Яшмовый по-русски не звучит, но для китайца это эпитет ко всему дорогому, лучшему — как к предметам, так и к отвлеченным понятиям. Так, имеем целый ряд приложений этого эпитета к следующим словам: девица, доблесть, лучший человек, милый, прекрасный человек, весна, лютня [цитра], столица (эмпиреи) [в даосизме: столица Верховного Владыки], чара вина, сосуд и его сравнения, луна, небо, чистое сердце, друг, облик, письмо, лицо, красота и т. д., наконец, царь и бог. «Нефритовый», как ближайший вариант перевода, тоже не спасет положения. Происходит это несоответствие языковых возможностей оттого, что в китайской поэзии яшма обладает мистическими свойствами: она чиста, струиста, тепла и влажна, мягка и тверда, не грязнится, блестит, бела, обладает чистым звуком; влажна, но не потеет; угловата, но не убивает и т. д. Всех этих образов в русской поэзии, а следовательно, и в русском поэтическом языке нет. Здесь яшмовая чистота подразумевает небесную, божественную чистоту, т. е. просто само Небо, покровительствующее царю как в его дворце, так и в храме, основанном впоследствии на его месте.
Этот царский чертог был построен в 646 г., в самый разгар китайской завоевательной славы в Средней Азии и вообще в пору лучшего расцвета единой империи, идущего после мрачного периода ее дробления и захвата китайской земли инородцами (хотя и танская династия была основана китаизированным тюрком).
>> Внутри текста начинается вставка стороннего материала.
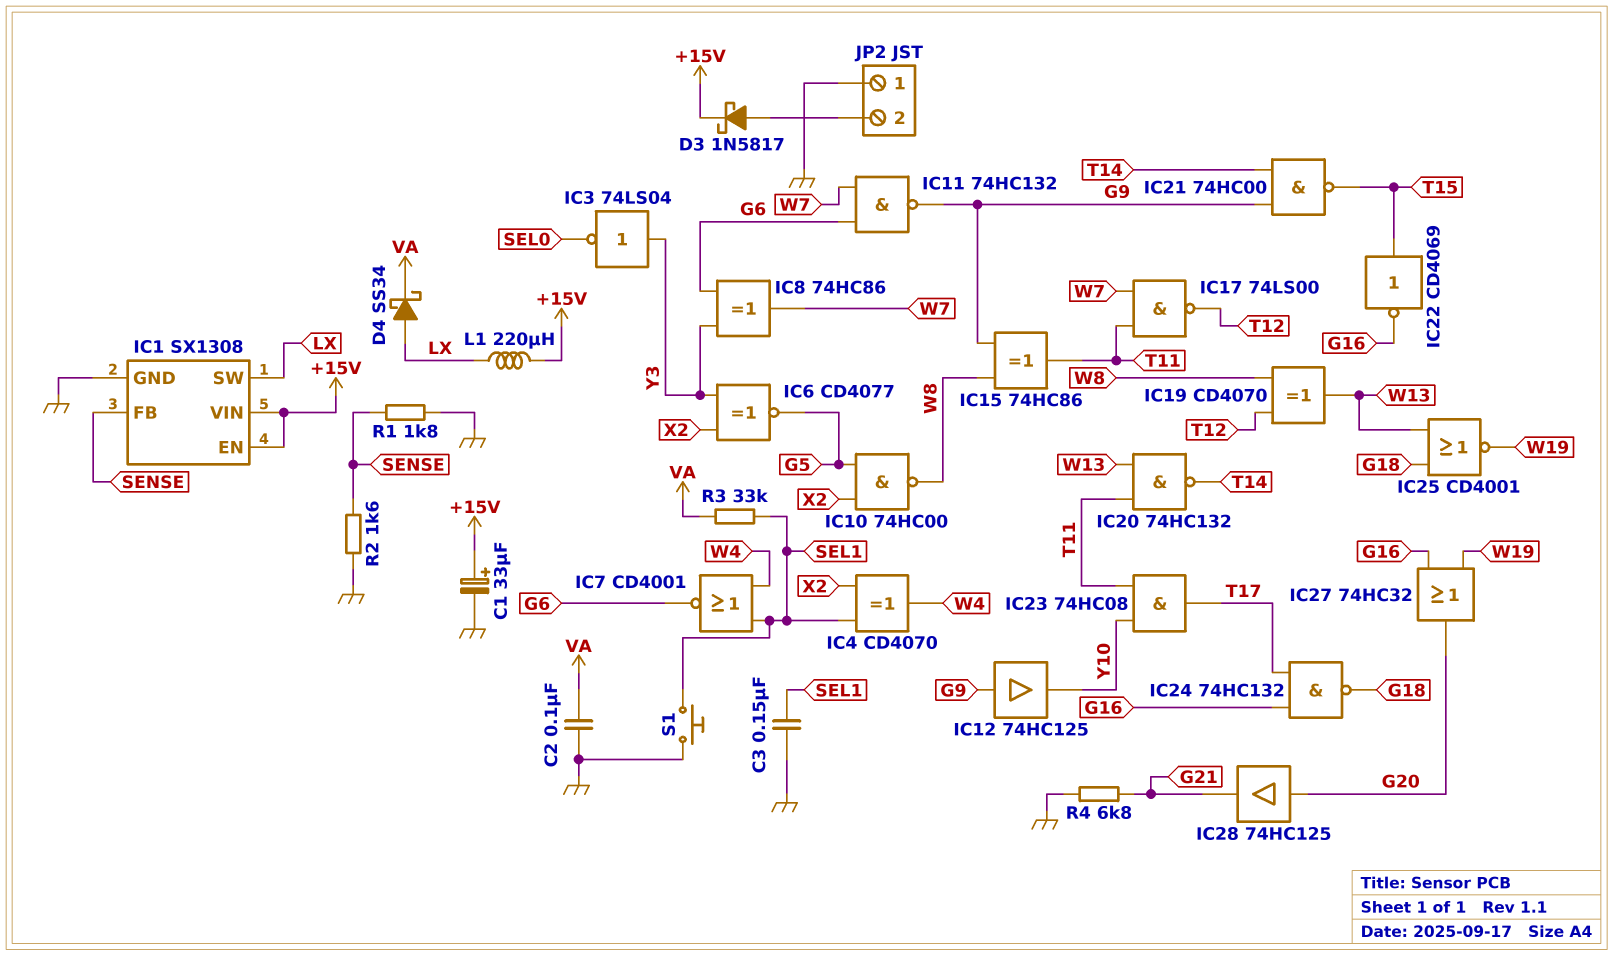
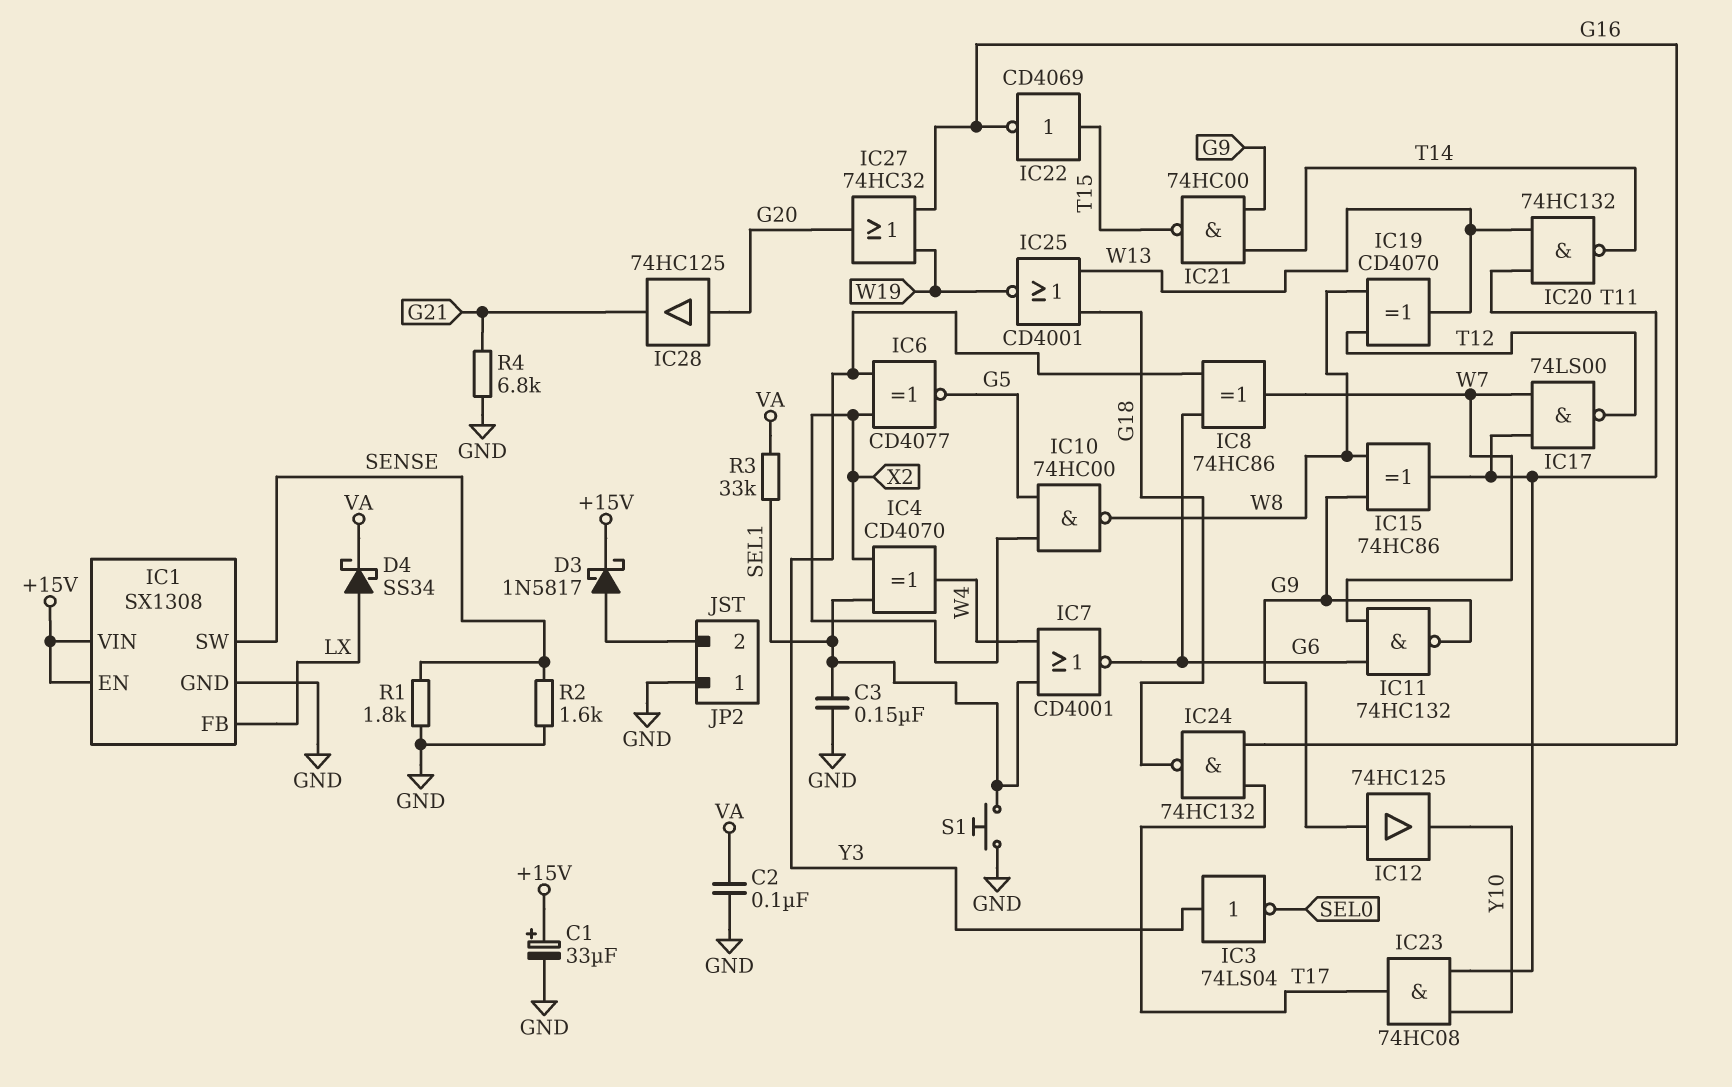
IC1 pin FB: SENSE -> LX
IC1 pin SW: LX -> SENSE
L1: 220uH (+15V, LX) -> none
Дворец стоял в нынешней Шааньси (Шэньси), недалеко от столицы. Он был дворцом недолго и уже в 651 г. расформирован в буддийский храм Юйхуасы, потом разграблен и разрушен.
Примечания
править1 Тысяч десятки свирелей — образ, взятый из мистики Чжуан-цзы (IV в. — до н. э.) и живописно передающий этими словами все звуки природы вокруг человека[2].
Осенние краски — непередаваемый образ сяо-са; может еще говорить о просторах, открывающихся осенью после парного китайского лета с его слякотью и парной мутью.
3 Они [красавицы] «прислуживали» государю во всех его поездках.
4 На могилах императоров ставились изваяния животных и людей — памятники его славы. Особенно хороши были барельефы шести коней на могиле императора Тай-цзуна, умершего в 650 г. О них существует целая литература как на китайском, так и на японском и европейских языках.
5 Безбрежный напев выражает «безбрежного» (хао) духа, объятого бездонною скорбью о тщете всего земного.
Руины дворца… Природа в осенних, умирающих красках. Все человеческое исчезло: остались лишь каменные символы, переживающие эфемерную черепицу и кирпич. И сами мы канем в ту же яму забвения и разрушения. Как не предаться тоске — бездонной, безудержной?!